What you have to do
Though the entries contain pictures, the copy you make should hold only the rest, exactly as written.

== Segment start ==

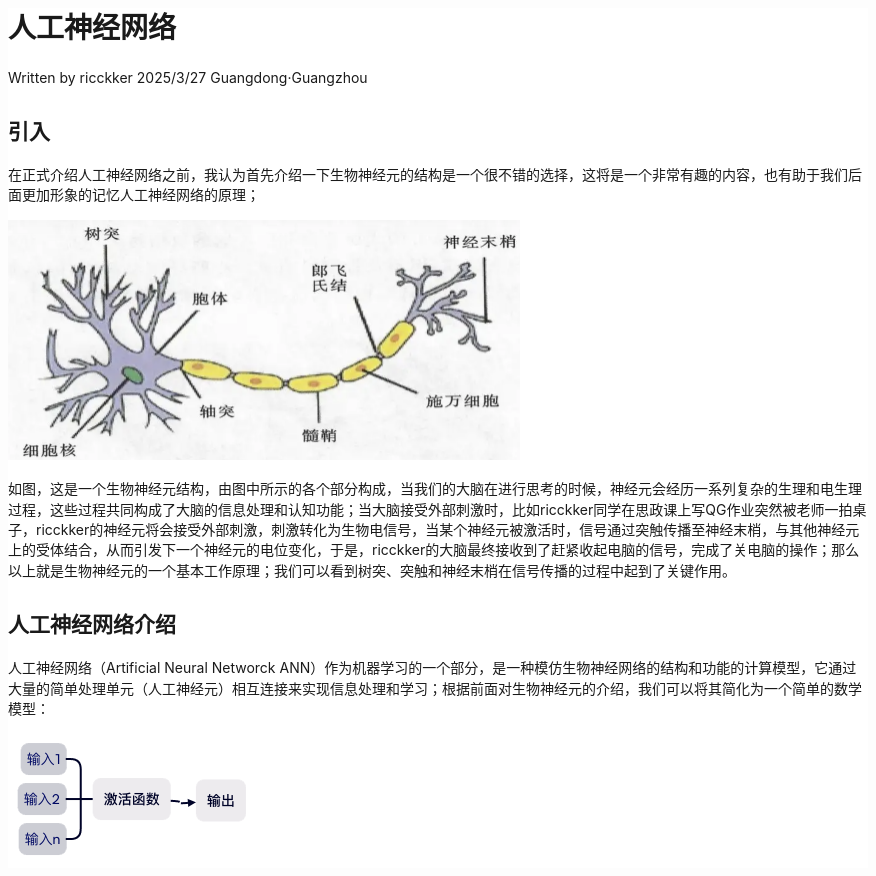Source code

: # 人工神经网络

Written by ricckker 2025/3/27 Guangdong·Guangzhou

## 引入

在正式介绍人工神经网络之前，我认为首先介绍一下生物神经元的结构是一个很不错的选择，这将是一个非常有趣的内容，也有助于我们后面更加形象的记忆人工神经网络的原理；

<img src="./img/013.png" alt="013" style="zoom:50%;" />

如图，这是一个生物神经元结构，由图中所示的各个部分构成，当我们的大脑在进行思考的时候，神经元会经历一系列复杂的生理和电生理过程，这些过程共同构成了大脑的信息处理和认知功能；当大脑接受外部刺激时，比如ricckker同学在思政课上写QG作业突然被老师一拍桌子，ricckker的神经元将会接受外部刺激，刺激转化为生物电信号，当某个神经元被激活时，信号通过突触传播至神经末梢，与其他神经元上的受体结合，从而引发下一个神经元的电位变化，于是，ricckker的大脑最终接收到了赶紧收起电脑的信号，完成了关电脑的操作；那么以上就是生物神经元的一个基本工作原理；我们可以看到树突、突触和神经末梢在信号传播的过程中起到了关键作用。

## 人工神经网络介绍

人工神经网络（Artificial Neural Networck ANN）作为机器学习的一个部分，是一种模仿生物神经网络的结构和功能的计算模型，它通过大量的简单处理单元（人工神经元）相互连接来实现信息处理和学习；根据前面对生物神经元的介绍，我们可以将其简化为一个简单的数学模型：

<img src="./img/014.png" alt="014" style="zoom:50%;" />
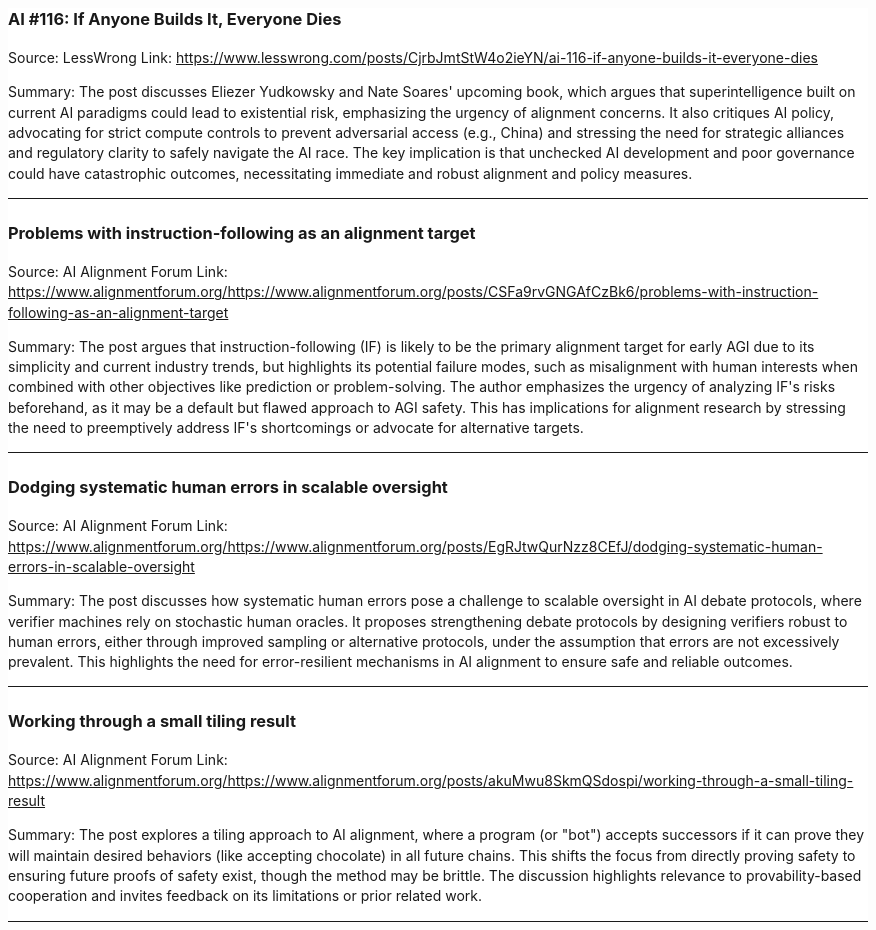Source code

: 
### AI #116: If Anyone Builds It, Everyone Dies
Source: LessWrong
Link: https://www.lesswrong.com/posts/CjrbJmtStW4o2ieYN/ai-116-if-anyone-builds-it-everyone-dies

Summary: The post discusses Eliezer Yudkowsky and Nate Soares' upcoming book, which argues that superintelligence built on current AI paradigms could lead to existential risk, emphasizing the urgency of alignment concerns. It also critiques AI policy, advocating for strict compute controls to prevent adversarial access (e.g., China) and stressing the need for strategic alliances and regulatory clarity to safely navigate the AI race. The key implication is that unchecked AI development and poor governance could have catastrophic outcomes, necessitating immediate and robust alignment and policy measures.

---

### Problems with instruction-following as an alignment target
Source: AI Alignment Forum
Link: https://www.alignmentforum.org/https://www.alignmentforum.org/posts/CSFa9rvGNGAfCzBk6/problems-with-instruction-following-as-an-alignment-target

Summary: The post argues that instruction-following (IF) is likely to be the primary alignment target for early AGI due to its simplicity and current industry trends, but highlights its potential failure modes, such as misalignment with human interests when combined with other objectives like prediction or problem-solving. The author emphasizes the urgency of analyzing IF's risks beforehand, as it may be a default but flawed approach to AGI safety. This has implications for alignment research by stressing the need to preemptively address IF's shortcomings or advocate for alternative targets.

---

### Dodging systematic human errors in scalable oversight
Source: AI Alignment Forum
Link: https://www.alignmentforum.org/https://www.alignmentforum.org/posts/EgRJtwQurNzz8CEfJ/dodging-systematic-human-errors-in-scalable-oversight

Summary: The post discusses how systematic human errors pose a challenge to scalable oversight in AI debate protocols, where verifier machines rely on stochastic human oracles. It proposes strengthening debate protocols by designing verifiers robust to human errors, either through improved sampling or alternative protocols, under the assumption that errors are not excessively prevalent. This highlights the need for error-resilient mechanisms in AI alignment to ensure safe and reliable outcomes.

---

### Working through a small tiling result
Source: AI Alignment Forum
Link: https://www.alignmentforum.org/https://www.alignmentforum.org/posts/akuMwu8SkmQSdospi/working-through-a-small-tiling-result

Summary: The post explores a tiling approach to AI alignment, where a program (or "bot") accepts successors if it can prove they will maintain desired behaviors (like accepting chocolate) in all future chains. This shifts the focus from directly proving safety to ensuring future proofs of safety exist, though the method may be brittle. The discussion highlights relevance to provability-based cooperation and invites feedback on its limitations or prior related work.

---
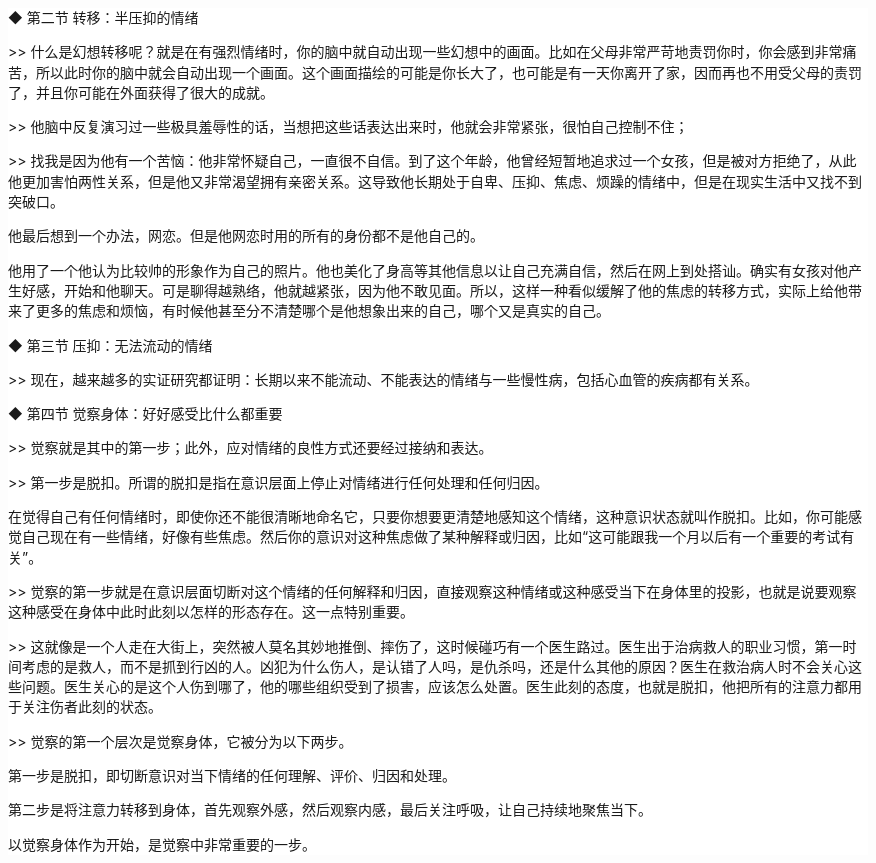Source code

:  

 

◆ 第二节 转移：半压抑的情绪

 

\>> 什么是幻想转移呢？就是在有强烈情绪时，你的脑中就自动出现一些幻想中的画面。比如在父母非常严苛地责罚你时，你会感到非常痛苦，所以此时你的脑中就会自动出现一个画面。这个画面描绘的可能是你长大了，也可能是有一天你离开了家，因而再也不用受父母的责罚了，并且你可能在外面获得了很大的成就。

 

\>> 他脑中反复演习过一些极具羞辱性的话，当想把这些话表达出来时，他就会非常紧张，很怕自己控制不住；

 

\>> 找我是因为他有一个苦恼：他非常怀疑自己，一直很不自信。到了这个年龄，他曾经短暂地追求过一个女孩，但是被对方拒绝了，从此他更加害怕两性关系，但是他又非常渴望拥有亲密关系。这导致他长期处于自卑、压抑、焦虑、烦躁的情绪中，但是在现实生活中又找不到突破口。

他最后想到一个办法，网恋。但是他网恋时用的所有的身份都不是他自己的。

他用了一个他认为比较帅的形象作为自己的照片。他也美化了身高等其他信息以让自己充满自信，然后在网上到处搭讪。确实有女孩对他产生好感，开始和他聊天。可是聊得越熟络，他就越紧张，因为他不敢见面。所以，这样一种看似缓解了他的焦虑的转移方式，实际上给他带来了更多的焦虑和烦恼，有时候他甚至分不清楚哪个是他想象出来的自己，哪个又是真实的自己。

 

 

◆ 第三节 压抑：无法流动的情绪

 

\>> 现在，越来越多的实证研究都证明：长期以来不能流动、不能表达的情绪与一些慢性病，包括心血管的疾病都有关系。

 

 

◆ 第四节 觉察身体：好好感受比什么都重要

 

\>> 觉察就是其中的第一步；此外，应对情绪的良性方式还要经过接纳和表达。

 

\>> 第一步是脱扣。所谓的脱扣是指在意识层面上停止对情绪进行任何处理和任何归因。

在觉得自己有任何情绪时，即使你还不能很清晰地命名它，只要你想要更清楚地感知这个情绪，这种意识状态就叫作脱扣。比如，你可能感觉自己现在有一些情绪，好像有些焦虑。然后你的意识对这种焦虑做了某种解释或归因，比如“这可能跟我一个月以后有一个重要的考试有关”。

 

\>> 觉察的第一步就是在意识层面切断对这个情绪的任何解释和归因，直接观察这种情绪或这种感受当下在身体里的投影，也就是说要观察这种感受在身体中此时此刻以怎样的形态存在。这一点特别重要。

 

\>> 这就像是一个人走在大街上，突然被人莫名其妙地推倒、摔伤了，这时候碰巧有一个医生路过。医生出于治病救人的职业习惯，第一时间考虑的是救人，而不是抓到行凶的人。凶犯为什么伤人，是认错了人吗，是仇杀吗，还是什么其他的原因？医生在救治病人时不会关心这些问题。医生关心的是这个人伤到哪了，他的哪些组织受到了损害，应该怎么处置。医生此刻的态度，也就是脱扣，他把所有的注意力都用于关注伤者此刻的状态。

 

\>> 觉察的第一个层次是觉察身体，它被分为以下两步。

第一步是脱扣，即切断意识对当下情绪的任何理解、评价、归因和处理。

第二步是将注意力转移到身体，首先观察外感，然后观察内感，最后关注呼吸，让自己持续地聚焦当下。

以觉察身体作为开始，是觉察中非常重要的一步。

== Segment end ==

Completed exercise
Source code

: # 人工神经网络

Written by ricckker 2025/3/27 Guangdong·Guangzhou

## 引入

在正式介绍人工神经网络之前，我认为首先介绍一下生物神经元的结构是一个很不错的选择，这将是一个非常有趣的内容，也有助于我们后面更加形象的记忆人工神经网络的原理；

<img src="./img/013.png" alt="013" style="zoom:50%;" />

如图，这是一个生物神经元结构，由图中所示的各个部分构成，当我们的大脑在进行思考的时候，神经元会经历一系列复杂的生理和电生理过程，这些过程共同构成了大脑的信息处理和认知功能；当大脑接受外部刺激时，比如ricckker同学在思政课上写QG作业突然被老师一拍桌子，ricckker的神经元将会接受外部刺激，刺激转化为生物电信号，当某个神经元被激活时，信号通过突触传播至神经末梢，与其他神经元上的受体结合，从而引发下一个神经元的电位变化，于是，ricckker的大脑最终接收到了赶紧收起电脑的信号，完成了关电脑的操作；那么以上就是生物神经元的一个基本工作原理；我们可以看到树突、突触和神经末梢在信号传播的过程中起到了关键作用。

## 人工神经网络介绍

人工神经网络（Artificial Neural Networck ANN）作为机器学习的一个部分，是一种模仿生物神经网络的结构和功能的计算模型，它通过大量的简单处理单元（人工神经元）相互连接来实现信息处理和学习；根据前面对生物神经元的介绍，我们可以将其简化为一个简单的数学模型：

<img src="./img/014.png" alt="014" style="zoom:50%;" />
Source code

: 
### AI #116: If Anyone Builds It, Everyone Dies
Source: LessWrong
Link: https://www.lesswrong.com/posts/CjrbJmtStW4o2ieYN/ai-116-if-anyone-builds-it-everyone-dies

Summary: The post discusses Eliezer Yudkowsky and Nate Soares' upcoming book, which argues that superintelligence built on current AI paradigms could lead to existential risk, emphasizing the urgency of alignment concerns. It also critiques AI policy, advocating for strict compute controls to prevent adversarial access (e.g., China) and stressing the need for strategic alliances and regulatory clarity to safely navigate the AI race. The key implication is that unchecked AI development and poor governance could have catastrophic outcomes, necessitating immediate and robust alignment and policy measures.

---

### Problems with instruction-following as an alignment target
Source: AI Alignment Forum
Link: https://www.alignmentforum.org/https://www.alignmentforum.org/posts/CSFa9rvGNGAfCzBk6/problems-with-instruction-following-as-an-alignment-target

Summary: The post argues that instruction-following (IF) is likely to be the primary alignment target for early AGI due to its simplicity and current industry trends, but highlights its potential failure modes, such as misalignment with human interests when combined with other objectives like prediction or problem-solving. The author emphasizes the urgency of analyzing IF's risks beforehand, as it may be a default but flawed approach to AGI safety. This has implications for alignment research by stressing the need to preemptively address IF's shortcomings or advocate for alternative targets.

---

### Dodging systematic human errors in scalable oversight
Source: AI Alignment Forum
Link: https://www.alignmentforum.org/https://www.alignmentforum.org/posts/EgRJtwQurNzz8CEfJ/dodging-systematic-human-errors-in-scalable-oversight

Summary: The post discusses how systematic human errors pose a challenge to scalable oversight in AI debate protocols, where verifier machines rely on stochastic human oracles. It proposes strengthening debate protocols by designing verifiers robust to human errors, either through improved sampling or alternative protocols, under the assumption that errors are not excessively prevalent. This highlights the need for error-resilient mechanisms in AI alignment to ensure safe and reliable outcomes.

---

### Working through a small tiling result
Source: AI Alignment Forum
Link: https://www.alignmentforum.org/https://www.alignmentforum.org/posts/akuMwu8SkmQSdospi/working-through-a-small-tiling-result

Summary: The post explores a tiling approach to AI alignment, where a program (or "bot") accepts successors if it can prove they will maintain desired behaviors (like accepting chocolate) in all future chains. This shifts the focus from directly proving safety to ensuring future proofs of safety exist, though the method may be brittle. The discussion highlights relevance to provability-based cooperation and invites feedback on its limitations or prior related work.

---
Source code

:  

 

◆ 第二节 转移：半压抑的情绪

 

\>> 什么是幻想转移呢？就是在有强烈情绪时，你的脑中就自动出现一些幻想中的画面。比如在父母非常严苛地责罚你时，你会感到非常痛苦，所以此时你的脑中就会自动出现一个画面。这个画面描绘的可能是你长大了，也可能是有一天你离开了家，因而再也不用受父母的责罚了，并且你可能在外面获得了很大的成就。

 

\>> 他脑中反复演习过一些极具羞辱性的话，当想把这些话表达出来时，他就会非常紧张，很怕自己控制不住；

 

\>> 找我是因为他有一个苦恼：他非常怀疑自己，一直很不自信。到了这个年龄，他曾经短暂地追求过一个女孩，但是被对方拒绝了，从此他更加害怕两性关系，但是他又非常渴望拥有亲密关系。这导致他长期处于自卑、压抑、焦虑、烦躁的情绪中，但是在现实生活中又找不到突破口。

他最后想到一个办法，网恋。但是他网恋时用的所有的身份都不是他自己的。

他用了一个他认为比较帅的形象作为自己的照片。他也美化了身高等其他信息以让自己充满自信，然后在网上到处搭讪。确实有女孩对他产生好感，开始和他聊天。可是聊得越熟络，他就越紧张，因为他不敢见面。所以，这样一种看似缓解了他的焦虑的转移方式，实际上给他带来了更多的焦虑和烦恼，有时候他甚至分不清楚哪个是他想象出来的自己，哪个又是真实的自己。

 

 

◆ 第三节 压抑：无法流动的情绪

 

\>> 现在，越来越多的实证研究都证明：长期以来不能流动、不能表达的情绪与一些慢性病，包括心血管的疾病都有关系。

 

 

◆ 第四节 觉察身体：好好感受比什么都重要

 

\>> 觉察就是其中的第一步；此外，应对情绪的良性方式还要经过接纳和表达。

 

\>> 第一步是脱扣。所谓的脱扣是指在意识层面上停止对情绪进行任何处理和任何归因。

在觉得自己有任何情绪时，即使你还不能很清晰地命名它，只要你想要更清楚地感知这个情绪，这种意识状态就叫作脱扣。比如，你可能感觉自己现在有一些情绪，好像有些焦虑。然后你的意识对这种焦虑做了某种解释或归因，比如“这可能跟我一个月以后有一个重要的考试有关”。

 

\>> 觉察的第一步就是在意识层面切断对这个情绪的任何解释和归因，直接观察这种情绪或这种感受当下在身体里的投影，也就是说要观察这种感受在身体中此时此刻以怎样的形态存在。这一点特别重要。

 

\>> 这就像是一个人走在大街上，突然被人莫名其妙地推倒、摔伤了，这时候碰巧有一个医生路过。医生出于治病救人的职业习惯，第一时间考虑的是救人，而不是抓到行凶的人。凶犯为什么伤人，是认错了人吗，是仇杀吗，还是什么其他的原因？医生在救治病人时不会关心这些问题。医生关心的是这个人伤到哪了，他的哪些组织受到了损害，应该怎么处置。医生此刻的态度，也就是脱扣，他把所有的注意力都用于关注伤者此刻的状态。

 

\>> 觉察的第一个层次是觉察身体，它被分为以下两步。

第一步是脱扣，即切断意识对当下情绪的任何理解、评价、归因和处理。

第二步是将注意力转移到身体，首先观察外感，然后观察内感，最后关注呼吸，让自己持续地聚焦当下。

以觉察身体作为开始，是觉察中非常重要的一步。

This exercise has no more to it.